## PROBLEM DETAILS
Please copy every one of the records below line for line, leaving out the pictures.

## RECORD SET

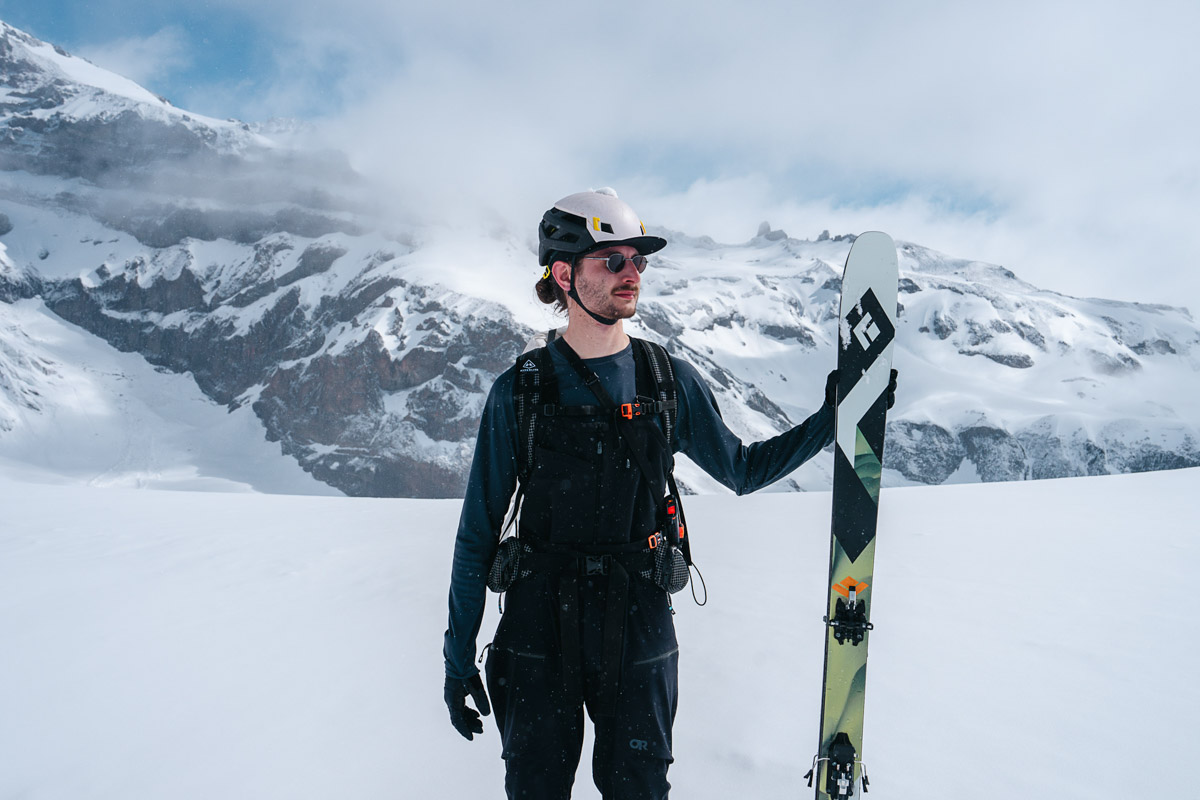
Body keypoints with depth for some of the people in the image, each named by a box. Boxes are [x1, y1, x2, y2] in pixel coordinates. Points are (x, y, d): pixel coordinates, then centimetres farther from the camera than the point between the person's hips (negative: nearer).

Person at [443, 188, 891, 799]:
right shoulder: (519, 391, -4)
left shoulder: (671, 382, 1)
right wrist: (458, 657, 1)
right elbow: (478, 530, 0)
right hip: (538, 632, -1)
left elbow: (741, 469, 14)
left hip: (638, 631, 1)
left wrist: (832, 419, 3)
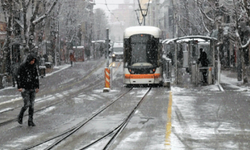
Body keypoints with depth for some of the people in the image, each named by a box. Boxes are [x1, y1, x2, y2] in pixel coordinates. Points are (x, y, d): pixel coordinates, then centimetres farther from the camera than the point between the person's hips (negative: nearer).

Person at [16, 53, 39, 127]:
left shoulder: (34, 67, 4)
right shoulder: (22, 66, -10)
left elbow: (36, 77, 10)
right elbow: (18, 77, -10)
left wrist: (37, 87, 4)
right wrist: (19, 87, -19)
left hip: (32, 89, 5)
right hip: (24, 89, -5)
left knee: (31, 105, 1)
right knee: (27, 104, -11)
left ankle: (30, 121, 7)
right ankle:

## THE COMPLETED TASK
Body keypoints with depth for some of the people in the image, each named by a box. Boxes are [x1, y1, x2, y2] in pixel coordinates. Points are (x, y, d): pixel coordinates, then centimetres farther from the camera than the point between the person's hips (negative: nearer).

Person at [443, 188, 891, 799]:
right shoulder: (519, 391, -4)
left shoulder: (671, 382, 1)
right wrist: (458, 657, 1)
right elbow: (478, 530, 0)
right hip: (538, 632, -1)
left elbow: (741, 469, 14)
left hip: (638, 631, 1)
left wrist: (832, 419, 3)
Body keypoints with depth for some of the people in the image, each named by a box. Boxes are [x1, y1, x2, y2] in pixel coordinates. Points are (x, y, d): pixel coordinates, then centimetres farther from the camera than the point between the person's hips (negative: nearer).

Person at [16, 53, 39, 127]:
left shoulder: (34, 67, 4)
right shoulder: (22, 66, -10)
left elbow: (36, 77, 10)
right elbow: (18, 77, -10)
left wrist: (37, 87, 4)
right wrist: (19, 87, -19)
left hip: (32, 89, 5)
right hip: (24, 89, -5)
left knee: (31, 105, 1)
right knee: (27, 104, -11)
left ankle: (30, 121, 7)
right ankle:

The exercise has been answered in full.